OK. We must therefore understand this context carefully before making our decision. You're right, Andrée. Many people assume that when there's a drop in the prime rate, all rates fluctuate in the same way. However, as we have just seen, that isn't the case since different rates are influenced by different factors. With that in mind, Andrée, what are the advantages of one or the other? 

Yeah. If we look first, you know, at the variable rate, you should consider that rate if you believe that interest rates will continue to decline or stay low for an extended period of time. You can also choose the variable rate if you're comfortable with some level of risk and can handle or afford, you know, potential payment increases if rates rise. Also if you want to benefit from lower penalties, if you decide to pay off your mortgage early or switch lenders. Also, some variable rates loans offer the option to switch to a fixed rate if rates increase. On the other hand, you should consider, you know, a fixed rate if you prefer stability and want to avoid uncertainty, if you think rates might rise in the midterm and again, if your budget cannot accommodate sudden increases in monthly payments.

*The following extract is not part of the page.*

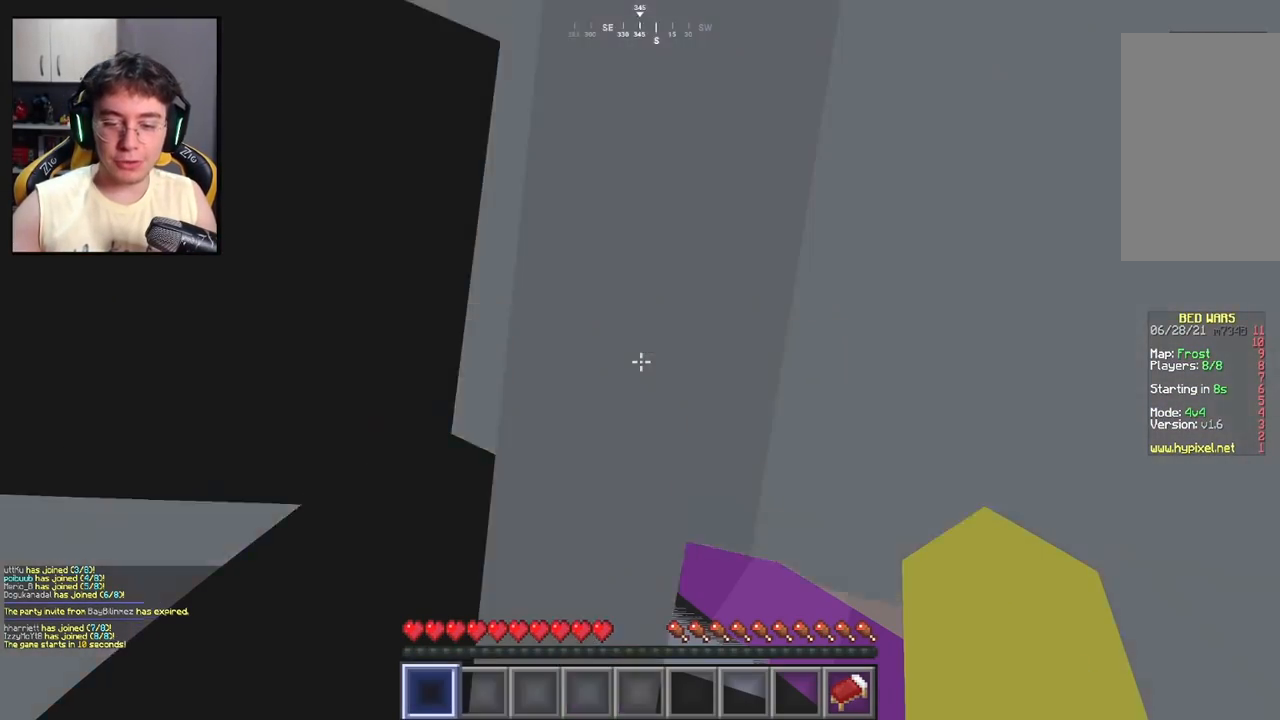
{"keys": [], "mouse": [], "events": []}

So once again, Andrée, the choice does not automatically go towards one or the other. Even if we are in the context of falling rates. As you mentioned, we must make sure to take other elements into account in our decision. You are very right Simon. And we must also not forget that some lenders offer mixed rate mortgages, you know, part fixed, part variables. So this approach allows you to balance the advantages of both options and reducing risk while still benefiting partially from falling rates. So in summary, you know in a falling rate environment, a variable rate may seem more advantageous in the short term, but it remains a bet on future rate trends. If you're comfortable with some uncertainty, a variable rate could maximize your savings. However, if peace of mind is your priority, a fixed rate is the safer choice. It all depends like usual on your financial profile and financial goals. To help you in your choice as usual, do not hesitate to consider or consult a mortgage specialist to assess your personal situation and provide you the right advice for that choice. 

Thank you Andrée for sharing your insights. As you suggested, having a discussion with a mortgage specialist will help make the right decision. There's no point about that. So thank you all for watching and join us again very soon for our next edition of Property Perspective.